Record extracts START

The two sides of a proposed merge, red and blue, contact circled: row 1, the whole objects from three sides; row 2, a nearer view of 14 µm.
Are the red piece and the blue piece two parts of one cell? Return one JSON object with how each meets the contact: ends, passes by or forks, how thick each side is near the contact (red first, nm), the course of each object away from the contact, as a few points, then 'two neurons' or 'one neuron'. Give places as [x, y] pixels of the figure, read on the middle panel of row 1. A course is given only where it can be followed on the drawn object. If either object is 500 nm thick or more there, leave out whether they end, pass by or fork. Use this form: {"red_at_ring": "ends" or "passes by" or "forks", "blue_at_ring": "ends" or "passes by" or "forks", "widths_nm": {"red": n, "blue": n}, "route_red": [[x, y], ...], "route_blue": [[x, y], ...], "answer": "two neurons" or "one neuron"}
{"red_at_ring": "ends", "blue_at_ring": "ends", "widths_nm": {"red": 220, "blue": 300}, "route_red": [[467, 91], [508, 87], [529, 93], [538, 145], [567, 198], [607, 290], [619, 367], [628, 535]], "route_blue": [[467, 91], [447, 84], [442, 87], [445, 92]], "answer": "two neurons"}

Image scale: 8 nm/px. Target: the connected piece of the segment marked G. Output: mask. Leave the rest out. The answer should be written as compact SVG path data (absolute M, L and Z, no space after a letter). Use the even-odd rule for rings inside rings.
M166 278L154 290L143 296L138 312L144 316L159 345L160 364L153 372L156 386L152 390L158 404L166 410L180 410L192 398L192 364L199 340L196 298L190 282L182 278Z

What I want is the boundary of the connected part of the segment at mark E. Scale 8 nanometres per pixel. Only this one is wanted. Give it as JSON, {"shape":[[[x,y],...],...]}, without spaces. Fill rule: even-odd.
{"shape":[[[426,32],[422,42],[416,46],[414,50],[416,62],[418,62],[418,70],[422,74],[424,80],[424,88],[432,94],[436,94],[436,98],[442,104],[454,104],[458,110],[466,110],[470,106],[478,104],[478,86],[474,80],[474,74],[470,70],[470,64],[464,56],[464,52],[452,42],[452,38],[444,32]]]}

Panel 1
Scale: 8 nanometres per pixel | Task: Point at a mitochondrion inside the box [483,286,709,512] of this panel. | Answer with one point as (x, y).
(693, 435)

Record extracts END

> [Prompt]
Produce an exact copy of each line from the one holding "What I want" through the last line of the records, both included, and nothing more.

> [Reply]
What I want is the boundary of the connected part of the segment at mark E. Scale 8 nanometres per pixel. Only this one is wanted. Give it as JSON, {"shape":[[[x,y],...],...]}, without spaces. Fill rule: even-odd.
{"shape":[[[426,32],[422,42],[416,46],[414,50],[416,62],[418,62],[418,70],[422,74],[424,80],[424,88],[432,94],[436,94],[436,98],[442,104],[454,104],[458,110],[466,110],[470,106],[478,104],[478,86],[474,80],[474,74],[470,70],[470,64],[464,56],[464,52],[452,42],[452,38],[444,32]]]}

Panel 1
Scale: 8 nanometres per pixel | Task: Point at a mitochondrion inside the box [483,286,709,512] of this panel. | Answer with one point as (x, y).
(693, 435)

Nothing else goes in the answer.